Please read the Scripture passage before the homily.
This week our Gospel passages come rom chapter one of Luke’s account. Luke emphasizes the continuity of Jesus with the history of ancient Israel. He places the beginnings of his Gospel in the temple with the priest Zechariah. He references the conception and birth stories of important Old Testament people. He mentions Gabriel, who is first mentioned in the writing of Daniel.
People thousands of years ago had an understanding of conception and pregnancy quite different from ours. While we see conception and birth as the interplay of sperm and egg, the ancients thought of it as the plant produced by the male as buried in the female like seeds planted in gardens. For them, infertility was a disgrace for women; for us, infertility is something that can be attributed to the man or the woman.
Zechariah and Elizabeth were old, aged, very much like Abraham and Sarah. The parents of Samson heard from an angel how to raise their son as a Nazirite, one especially consecrated to God by garments worn and diet kept. Elkanah and Hannah were the parents of Samuel the great prophet who anointed kings for Israel. The prophet Daniel uses the angel Gabriel to give important explanations to visions Daniel was having. Luke told the story of Zechariah and Elizabeth in such as was as to link John the Baptist as a bridge between the Old Testament and Jesus.
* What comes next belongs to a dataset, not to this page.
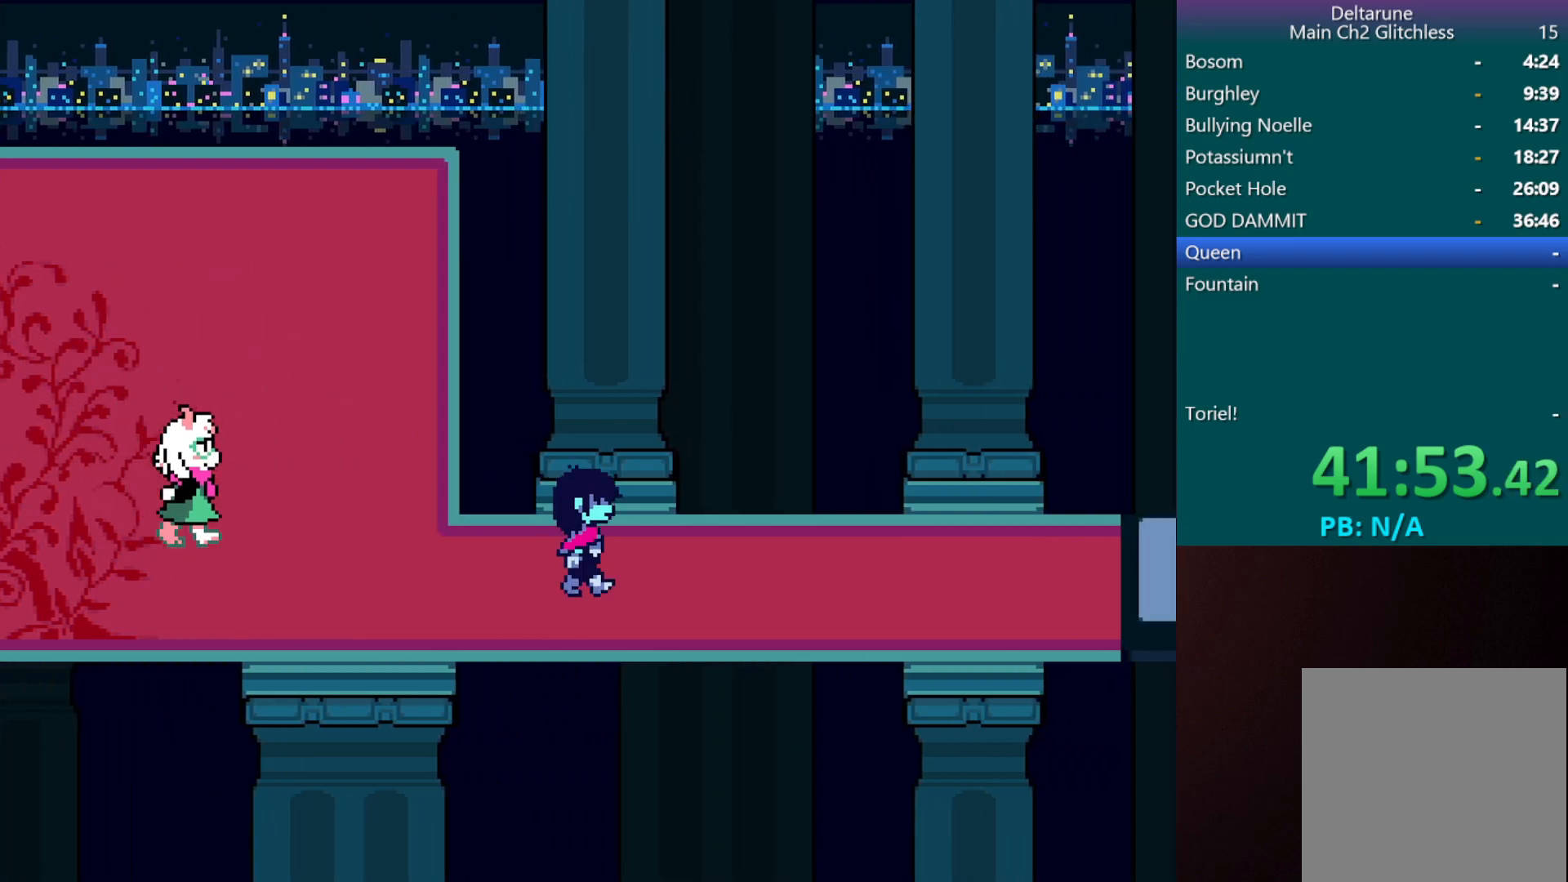
{"keys": ["c", "right", "x"], "events": []}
Annunciation scenes in the Bible usually follow this outline: a heaven visitor comes and announces God’s message; to the response of fear, the angels says not to fear; an abjection or doubt, such as old age or being unmarried, is mentioned and clarified; the challenge is accepted and the divine messenger departs. Both the annunciation scene in this passage and that in the annunciation to Mary that follows this story follow the same outline.
Perhaps our calling in life has followed the same outline. God seems to be calling us to some special work, like raising a family or doing some career. We may have hesitated, had some doubts or wanted some clarifications. We had the issues resolved and finally accepted the challenge.
Let us be as Luke, and interpret our encounters with God and life, as extending the mystery of God and salvation through us to others. We are, like our ancestors of old with their children, lled into the mystery of God’s love through Christ, born of Mary and Joseph.